Buoyed by the news of Franco Manca opening a branch in Belsize Park soon, we felt we should go and visit our current nearest one (at the top of Tottenham Court Road) to refresh our memories of their sourdough slices of heaven. Since discovering the original Brixton branch about eight years ago, I've been a big fan of Franco Manca. It sounds odd, but having queued for half an hour in chilly Brixton market (they bring out freshly baked foccacia to keep you going) and then sat down to be jostled by fairly crazy waiters passing giant hot plates over your head, these unique pizzas of authentic Neapolitan flavours washed down with madly cheap tumblers of organic wine can hold a special place in one's heart. Since then, pretenders to the throne L'Antica and Pizza Pilgrims have jostled for position in my affections, so I was keen to see if Franco Manca was as good as remembered.
They still have the irritating no booking policy, but thanks in a way to the fact that there are now billions of branches (ok, ten but five more planned for 2015), we were able to casually stroll in at 1.30pm on a Saturday and be seated straight away - and we had a buggy. Prosecco ordered (£19/bottle) and burrata sharer at the ready, standard, we got stuck in. Not much to report on the burrata; it was pleasingly creamy and came with some nicely dressed bits and pieces.

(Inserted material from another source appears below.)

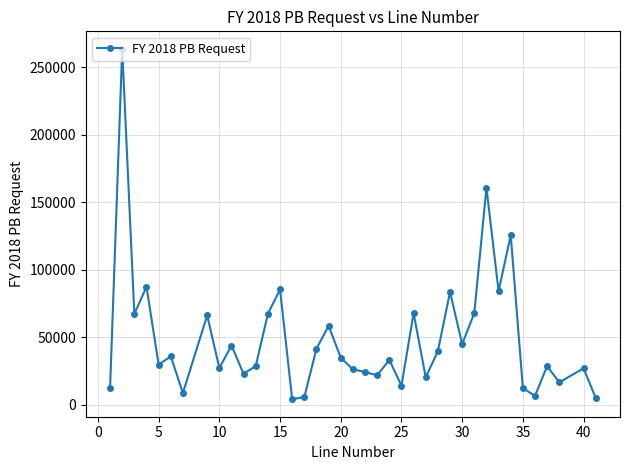

What is the minimum value shown in the chart?

4004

There are now more pizzas to choose from than I remember. There were six standard ones on the menu, two specials and endless extra toppings available. I went for the meat special, which was a bianca with wild pig cappocollo (like proscuitto but no brining process), parmesan, mozzarella, watercress and potato. You can see in the title picture that it was truly excellent and was so nice to see potato on a pizza for a change - you will always see potato pizza in Italy, but its rare to see on a menu here I think. Much is made of the sourdough base and the cooking process at Franco Manca and it is true that the bases here are really the superstars of the pizza base world. They say: "The slow levitation and blast-cooking process lock in the flour's natural aroma and moisture giving a soft, easily digestible crust. As a result, the edge (cornicione) is excellent and shouldn't be discarded." Sure, and very commendable it is too, but should there be more crust than actual pizza? I don't think so, and that is definitely the case with the number three (bianca, wild broccoli, fancy sausage) we got below:
Whilst the ingredients were as top notch as ever, we couldn't help feeling a tad shortchanged, particularly as it was a bianca. Chilli oil went towards remedying the situation.

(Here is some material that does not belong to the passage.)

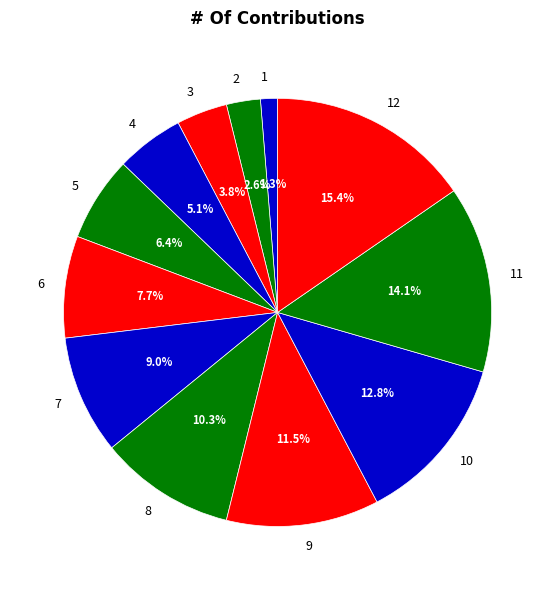

Which has a higher value, 10 or 6?

10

The number four, a ham, mushroom and ricotta number, was by all accounts a deeply satisfying carb hit but again, she found herself overwhelmed by the crust despite faring a bit better with the ratio of base to topping:
Still, for under £7 a pizza these truly are extraordinary value and definitely among the best you will have in London (any objections, send me your suggestions). The newer branches lack the buzz and authenticity of the Brixton market atmosphere, and this in turn affects your enjoyment I think. However, the staff cannot do enough for you and it does still maintain a very Neapolitan feel in terms of the informality and being forced to get pretty up close and personal with the table next to you. You should still go, but get to the Brixton one if at all possible. I'm sure we'll be at the Belsize one with embarrassing regularity when it arrives in March.
Until then, on another pizza note, tomorrow I'm going to be sampling six of L'Antica's best at this Pizza Tuesday event and I can't wait to report back.